* PROBLEM DETAILS: Your task is to copy the records that follow exactly, minus any images.

[[ SOURCE MATERIAL, beginning ]]

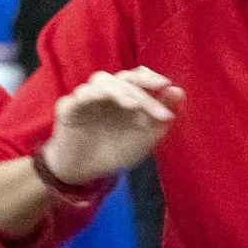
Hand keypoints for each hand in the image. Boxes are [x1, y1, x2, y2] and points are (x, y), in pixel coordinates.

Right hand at [43, 68, 182, 185]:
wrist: (87, 171)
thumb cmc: (117, 149)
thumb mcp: (146, 137)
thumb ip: (162, 116)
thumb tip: (179, 91)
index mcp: (126, 95)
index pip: (138, 77)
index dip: (150, 77)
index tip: (166, 84)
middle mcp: (107, 92)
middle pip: (123, 79)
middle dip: (141, 91)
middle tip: (155, 109)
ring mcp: (87, 98)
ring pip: (101, 80)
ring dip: (119, 90)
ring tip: (133, 105)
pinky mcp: (68, 108)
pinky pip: (77, 96)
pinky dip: (90, 95)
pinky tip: (101, 99)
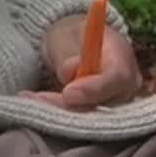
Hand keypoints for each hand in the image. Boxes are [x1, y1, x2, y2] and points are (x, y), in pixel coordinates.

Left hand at [20, 15, 141, 110]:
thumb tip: (71, 73)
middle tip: (36, 99)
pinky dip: (58, 115)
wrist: (71, 45)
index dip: (95, 89)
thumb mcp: (64, 35)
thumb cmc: (70, 36)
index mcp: (121, 55)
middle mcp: (125, 85)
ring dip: (58, 111)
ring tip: (30, 100)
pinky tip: (35, 104)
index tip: (69, 93)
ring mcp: (115, 104)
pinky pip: (81, 121)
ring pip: (90, 117)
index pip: (118, 77)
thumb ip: (69, 54)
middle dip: (69, 106)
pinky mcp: (100, 116)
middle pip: (105, 104)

[[ SOURCE MATERIAL, end ]]

* EXERCISE RESPONSE:
Hand keypoints for each hand in the image. Boxes are [x1, y1, x2, y2] and points are (x, y), in pixel coordinates.

Right hand at [43, 68, 182, 185]:
wrist: (87, 171)
thumb cmc: (117, 149)
thumb mcp: (146, 137)
thumb ip: (162, 116)
thumb tip: (179, 91)
index mcp: (126, 95)
index pip: (138, 77)
index dip: (150, 77)
index tip: (166, 84)
middle mcp: (107, 92)
middle pip: (123, 79)
middle dip: (141, 91)
middle tip: (155, 109)
ring mcp: (87, 98)
ring pip: (101, 80)
ring dip: (119, 90)
ring tip: (133, 105)
pinky mcp: (68, 108)
pinky pip: (77, 96)
pinky dip: (90, 95)
pinky tip: (101, 99)
Hand keypoints for each hand in the image. Boxes are [x1, y1, x2, y2] and points are (x, y), in pixel coordinates.

Left hand at [20, 15, 141, 110]:
thumb tip: (71, 73)
middle tip: (36, 99)
pinky dip: (58, 115)
wrist: (71, 45)
index dip: (95, 89)
thumb mcp: (64, 35)
thumb cmc: (70, 36)
index mcp: (121, 55)
middle mcp: (125, 85)
ring dip: (58, 111)
ring tip: (30, 100)
pinky tip: (35, 104)
index tip: (69, 93)
ring mcp: (115, 104)
pinky pip: (81, 121)
ring pip: (90, 117)
index pip: (118, 77)
thumb ip: (69, 54)
middle dip: (69, 106)
pinky mcp: (100, 116)
middle pip: (105, 104)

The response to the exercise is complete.